Johnson handily won the leadership contest on Tuesday. The former foreign secretary Johnson captured 92,153 votes to current foreign secretary Jeremy Hunt’s 46,656 — a decisive victory.
Tolga Akmen
AFP/Getty Images
New Conservative Party leader and incoming prime minister Boris Johnsonleaves his campaign office in central London on Tuesday.
But the vote involved only dues-paying members of the Conservative Party. A mere 139,000 people cast ballots in a country of 66 million. A lot of Britons feel left out at a pivotal moment. On social media, #NotMyPM was one of the many Johnson-related hashtags trending. A YouGov survey found that 58 percent of Brits have a negative opinion of Johnson — a wicked-high number for a first day on the job.
The 55-year-old Johnson will take up residence at Downing Street. His 31-year-old girlfriend, Carrie Symonds, a former Conservative Party communications official and a top Tory spinner, may move in over the weekend, according to British news reports. Expect a lot of tabloid interest in this unprecedented arrangement.
When Johnson clocks in, he will face an overflowing in-tray of items that need urgent attention, including a showdown in the Persian Gulf with a belligerent Iran. The two countries have been in a tense standoff since Britain impounded an Iranian tanker suspected of sending oil to Syria, and Iran retaliated by seizing a British-flagged oil tanker last week.

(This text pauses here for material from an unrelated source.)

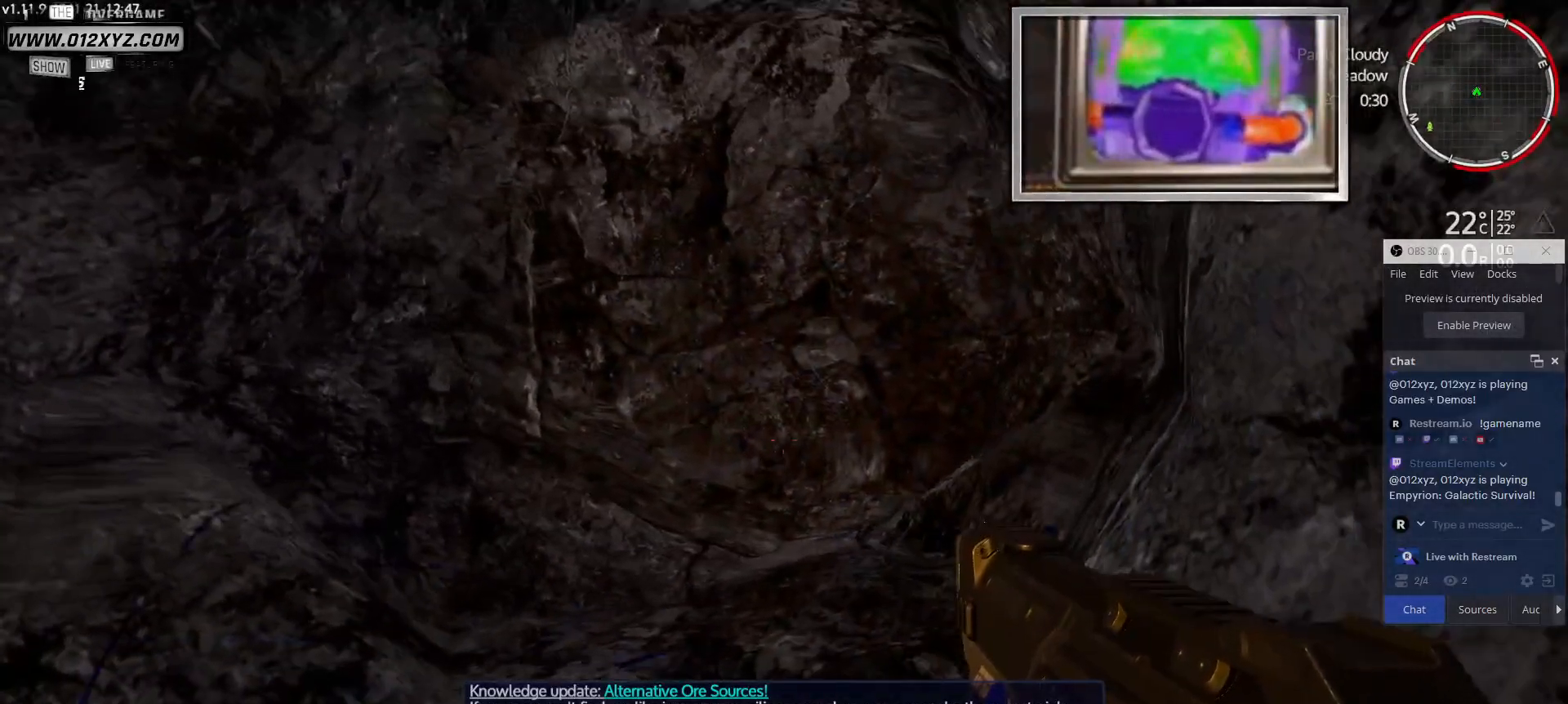
{"keys": [], "mouse": [], "events": []}
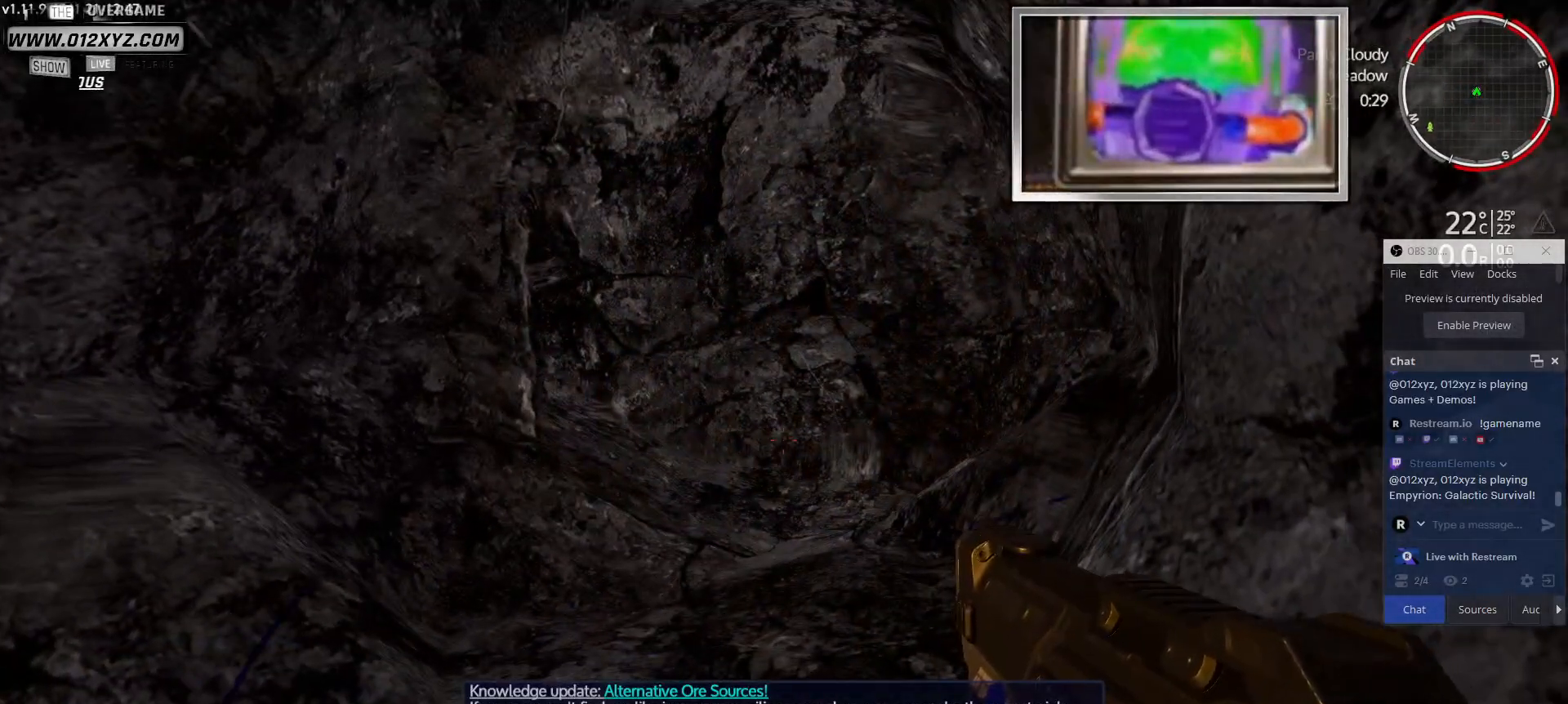
{"keys": [], "mouse": [], "events": []}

Politics watchers are keen to see whether Johnson continues Britain’s effort to salvage the 2015 deal designed to discourage Iran from developing nuclear weapons, or whether he bends to U.S. pressure to impose sanctions on Iran.
But Johnson’s main challenge will be getting Britain out of the European Union.
May’s failure to deliver Brexit on time was the reason her Tory lawmakers ousted her.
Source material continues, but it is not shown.